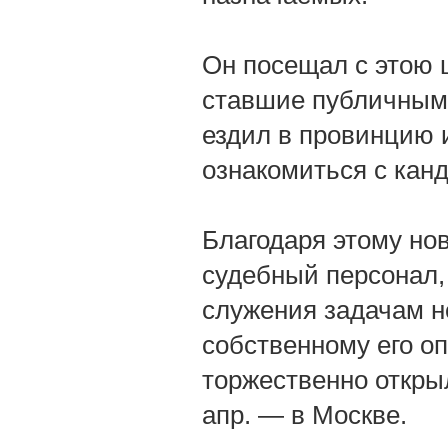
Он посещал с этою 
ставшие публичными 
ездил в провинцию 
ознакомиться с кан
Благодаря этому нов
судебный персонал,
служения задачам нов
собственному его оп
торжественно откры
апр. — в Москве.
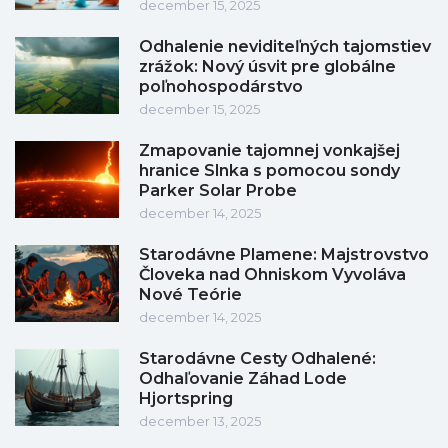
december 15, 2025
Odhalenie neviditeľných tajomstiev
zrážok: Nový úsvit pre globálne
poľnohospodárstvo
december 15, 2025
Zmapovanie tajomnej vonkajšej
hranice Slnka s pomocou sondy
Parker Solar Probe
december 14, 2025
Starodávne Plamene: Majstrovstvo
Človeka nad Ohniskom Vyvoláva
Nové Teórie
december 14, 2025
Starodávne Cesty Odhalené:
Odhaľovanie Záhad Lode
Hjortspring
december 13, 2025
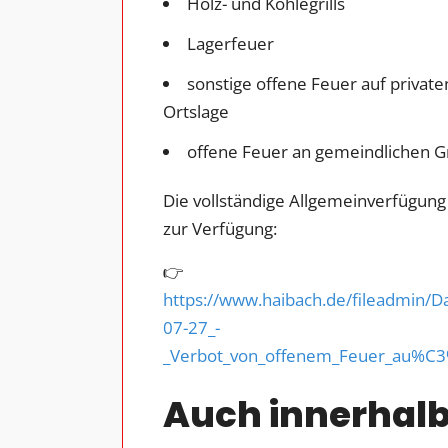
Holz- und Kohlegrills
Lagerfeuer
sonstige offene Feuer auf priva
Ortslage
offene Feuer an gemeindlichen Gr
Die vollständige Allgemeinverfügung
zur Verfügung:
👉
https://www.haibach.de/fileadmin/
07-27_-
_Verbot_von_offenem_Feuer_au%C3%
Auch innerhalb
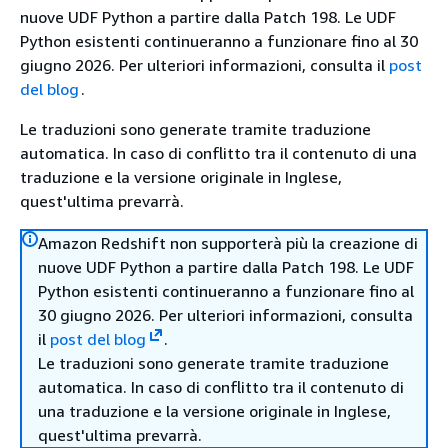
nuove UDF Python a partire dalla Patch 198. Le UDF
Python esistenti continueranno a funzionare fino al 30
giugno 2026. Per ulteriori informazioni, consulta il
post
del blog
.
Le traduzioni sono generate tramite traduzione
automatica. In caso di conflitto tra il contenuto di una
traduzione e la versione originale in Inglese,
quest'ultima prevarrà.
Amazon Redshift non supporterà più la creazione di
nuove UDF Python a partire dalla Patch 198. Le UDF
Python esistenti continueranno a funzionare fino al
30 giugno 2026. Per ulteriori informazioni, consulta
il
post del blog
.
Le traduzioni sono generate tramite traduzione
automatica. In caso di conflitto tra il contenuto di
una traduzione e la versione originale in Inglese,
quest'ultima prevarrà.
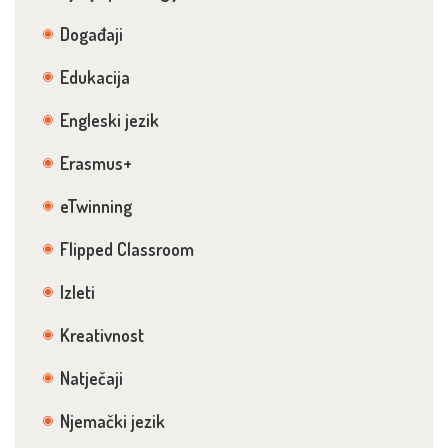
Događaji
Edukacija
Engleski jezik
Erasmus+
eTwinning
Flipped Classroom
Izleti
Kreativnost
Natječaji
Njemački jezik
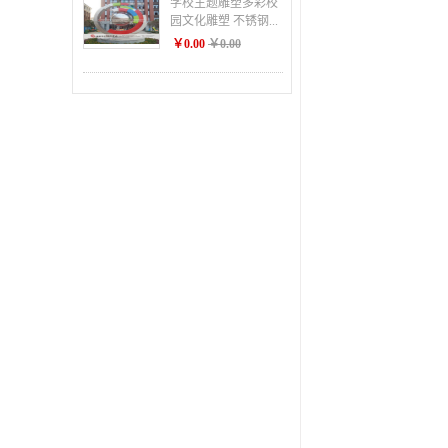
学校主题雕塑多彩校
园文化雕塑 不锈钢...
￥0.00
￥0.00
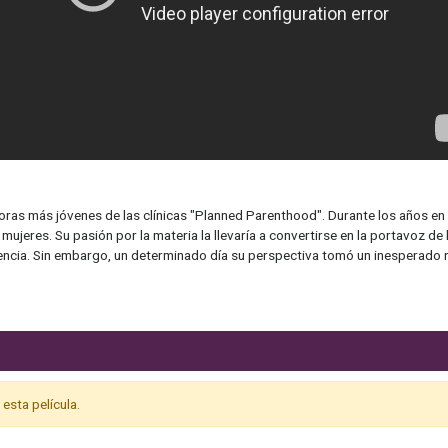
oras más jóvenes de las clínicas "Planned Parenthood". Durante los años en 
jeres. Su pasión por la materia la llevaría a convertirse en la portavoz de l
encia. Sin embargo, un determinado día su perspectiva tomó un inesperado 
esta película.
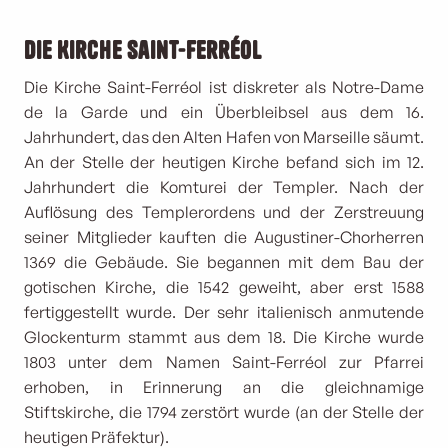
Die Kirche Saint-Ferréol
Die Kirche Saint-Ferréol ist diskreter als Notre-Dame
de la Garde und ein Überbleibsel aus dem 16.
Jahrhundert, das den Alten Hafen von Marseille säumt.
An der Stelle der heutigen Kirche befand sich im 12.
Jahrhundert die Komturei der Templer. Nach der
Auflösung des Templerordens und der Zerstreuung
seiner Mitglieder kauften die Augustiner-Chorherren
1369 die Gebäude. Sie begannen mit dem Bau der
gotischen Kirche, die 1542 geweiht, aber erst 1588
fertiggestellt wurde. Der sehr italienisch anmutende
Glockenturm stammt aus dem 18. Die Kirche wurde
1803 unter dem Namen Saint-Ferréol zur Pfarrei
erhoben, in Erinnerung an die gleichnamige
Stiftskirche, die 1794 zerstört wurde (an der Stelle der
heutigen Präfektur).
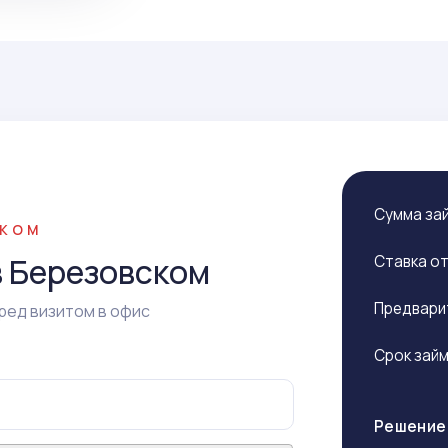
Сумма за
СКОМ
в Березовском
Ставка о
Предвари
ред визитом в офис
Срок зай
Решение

********

--- Activity ---
Please repeat the rows starting at the very first one and ending at the line that contains "esta película.", both ends included, and leave the pictures out of your answer.

--- Completed task ---
Он посещал с этою 
ставшие публичными 
ездил в провинцию 
ознакомиться с кан
Благодаря этому нов
судебный персонал,
служения задачам нов
собственному его оп
торжественно откры
апр. — в Москве.
december 15, 2025
Odhalenie neviditeľných tajomstiev
zrážok: Nový úsvit pre globálne
poľnohospodárstvo
december 15, 2025
Zmapovanie tajomnej vonkajšej
hranice Slnka s pomocou sondy
Parker Solar Probe
december 14, 2025
Starodávne Plamene: Majstrovstvo
Človeka nad Ohniskom Vyvoláva
Nové Teórie
december 14, 2025
Starodávne Cesty Odhalené:
Odhaľovanie Záhad Lode
Hjortspring
december 13, 2025
Holz- und Kohlegrills
Lagerfeuer
sonstige offene Feuer auf priva
Ortslage
offene Feuer an gemeindlichen Gr
Die vollständige Allgemeinverfügung
zur Verfügung:
👉
https://www.haibach.de/fileadmin/
07-27_-
_Verbot_von_offenem_Feuer_au%C3%
Auch innerhalb
nuove UDF Python a partire dalla Patch 198. Le UDF
Python esistenti continueranno a funzionare fino al 30
giugno 2026. Per ulteriori informazioni, consulta il
post
del blog
.
Le traduzioni sono generate tramite traduzione
automatica. In caso di conflitto tra il contenuto di una
traduzione e la versione originale in Inglese,
quest'ultima prevarrà.
Amazon Redshift non supporterà più la creazione di
nuove UDF Python a partire dalla Patch 198. Le UDF
Python esistenti continueranno a funzionare fino al
30 giugno 2026. Per ulteriori informazioni, consulta
il
post del blog
.
Le traduzioni sono generate tramite traduzione
automatica. In caso di conflitto tra il contenuto di
una traduzione e la versione originale in Inglese,
quest'ultima prevarrà.
Događaji
Edukacija
Engleski jezik
Erasmus+
eTwinning
Flipped Classroom
Izleti
Kreativnost
Natječaji
Njemački jezik
学校主题雕塑多彩校
园文化雕塑 不锈钢...
￥0.00
￥0.00
oras más jóvenes de las clínicas "Planned Parenthood". Durante los años en 
jeres. Su pasión por la materia la llevaría a convertirse en la portavoz de l
encia. Sin embargo, un determinado día su perspectiva tomó un inesperado 
esta película.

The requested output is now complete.